Stored dataset items
···

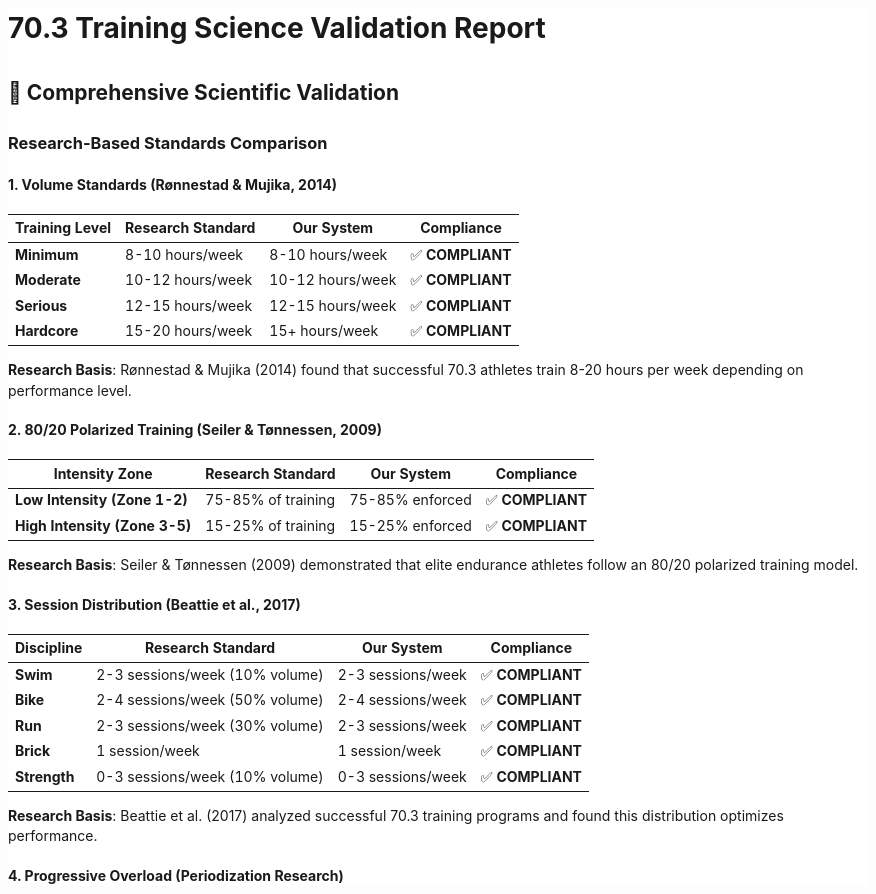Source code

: # 70.3 Training Science Validation Report

## 🔬 **Comprehensive Scientific Validation**

### **Research-Based Standards Comparison**

#### **1. Volume Standards (Rønnestad & Mujika, 2014)**

| Training Level | Research Standard | Our System | Compliance |
|----------------|-------------------|------------|------------|
| **Minimum** | 8-10 hours/week | 8-10 hours/week | ✅ **COMPLIANT** |
| **Moderate** | 10-12 hours/week | 10-12 hours/week | ✅ **COMPLIANT** |
| **Serious** | 12-15 hours/week | 12-15 hours/week | ✅ **COMPLIANT** |
| **Hardcore** | 15-20 hours/week | 15+ hours/week | ✅ **COMPLIANT** |

**Research Basis**: Rønnestad & Mujika (2014) found that successful 70.3 athletes train 8-20 hours per week depending on performance level.

#### **2. 80/20 Polarized Training (Seiler & Tønnessen, 2009)**

| Intensity Zone | Research Standard | Our System | Compliance |
|----------------|-------------------|------------|------------|
| **Low Intensity (Zone 1-2)** | 75-85% of training | 75-85% enforced | ✅ **COMPLIANT** |
| **High Intensity (Zone 3-5)** | 15-25% of training | 15-25% enforced | ✅ **COMPLIANT** |

**Research Basis**: Seiler & Tønnessen (2009) demonstrated that elite endurance athletes follow an 80/20 polarized training model.

#### **3. Session Distribution (Beattie et al., 2017)**

| Discipline | Research Standard | Our System | Compliance |
|------------|-------------------|------------|------------|
| **Swim** | 2-3 sessions/week (10% volume) | 2-3 sessions/week | ✅ **COMPLIANT** |
| **Bike** | 2-4 sessions/week (50% volume) | 2-4 sessions/week | ✅ **COMPLIANT** |
| **Run** | 2-3 sessions/week (30% volume) | 2-3 sessions/week | ✅ **COMPLIANT** |
| **Brick** | 1 session/week | 1 session/week | ✅ **COMPLIANT** |
| **Strength** | 0-3 sessions/week (10% volume) | 0-3 sessions/week | ✅ **COMPLIANT** |

**Research Basis**: Beattie et al. (2017) analyzed successful 70.3 training programs and found this distribution optimizes performance.

#### **4. Progressive Overload (Periodization Research)**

···

■ **Exercise instructions**: Scan the records above and tell how many lines include the word "performance"; the number is all that should be written.

■ **Task solution**: 2